Mientras que en numerosos escritos académicos, por ejemplo, de Estados Unidos y España (véase al respecto Terrén, 2002), se utiliza la noción de raza para hacer referencia a marcaciones fenotípicas, en América Latina se utiliza más frecuentemente el término etnia. Debido a la variedad de connotaciones que cada categoría tiene en diferentes contextos lingüísticos y académicos, no es sencillo establecer definiciones unívocas de raza y de etnia. La polisemia se debe en parte a que la delimitación semántica de los conceptos de etnia y raza es también una cuestión política e histórica, que se ha resuelto de distintas maneras según las necesidades y los posicionamientos de los científicos en distintos contextos.

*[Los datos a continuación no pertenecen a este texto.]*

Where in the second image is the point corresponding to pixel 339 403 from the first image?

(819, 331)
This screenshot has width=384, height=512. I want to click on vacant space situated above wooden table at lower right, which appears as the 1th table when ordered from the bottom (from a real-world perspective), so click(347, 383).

En este trabajo haremos alusión a la etnia/raza como manera de evidenciar lo problemático que es delimitar uno y otro concepto, ya que la significación cultural de las diferencias fenotípicas produce jerarquías sociales. El término raza “a secas” puede ser inapropiado, ya que aun remite a diferencias biológicas jerarquizantes del racismo tradicional (Wieviorka, 1992), pero el término etnia puede ser insuficiente cuando se trata de desigualdades y no de mera diversidad cultural.

Para finalizar las cuestiones terminológicas, cabe diferenciar las nociones de racialización y de etnización. Mientras la primera remite a las clasificaciones que operan sobre las personas “marcándolas” en forma negativa, la segunda suele aludir al proceso por el cual sectores que tradicionalmente fueron racializados o invisibilizados comienzan a autoidentificarse con una determinada etnia, como el caso de los afrodescendientes en México analizado por Odile Hoffmann (2008)6. Este tema ha sido abordado especialmente desde los estudios que ponen el foco en las reivindicaciones identitarias de colectivos que han sido históricamente desfavorecidos, como los pueblos originarios y los afrodescendientes.

ALGUNOS ANTECEDENTES SOBRE EL ABORDAJE CONJUNTO DE LA DIMENSIÓN DE CLASE Y LA DIMENSIÓN ÉTNICO/RACIAL

El concepto de clase en las ciencias sociales no es menos problemático que el de raza/etnia, pero las controversias son de otro orden. El concepto de clase difiere según la perspectiva teórica y los supuestos cognoscitivos. Las clases pueden ser entendidas como fuerzas colectivas que actúan en la historia o como conjuntos de agentes individuales que comparten la misma posición económica. Desde la primera mirada, para que tenga sentido hablar de clase social, se requiere la formación histórica de un colectivo con una identidad social y algún grado de organización política. En cambio, desde otro punto de vista, las clases como categoría teórica de las ciencias sociales pueden ser entendidas como posiciones objetivas definidas con independencia de la experiencia y conciencia de los agentes. Pierre Bourdieu (2000), intentando superar la antinomia, ha planteado que las clases son construcciones teóricas, pero “bien fundadas” en lo real.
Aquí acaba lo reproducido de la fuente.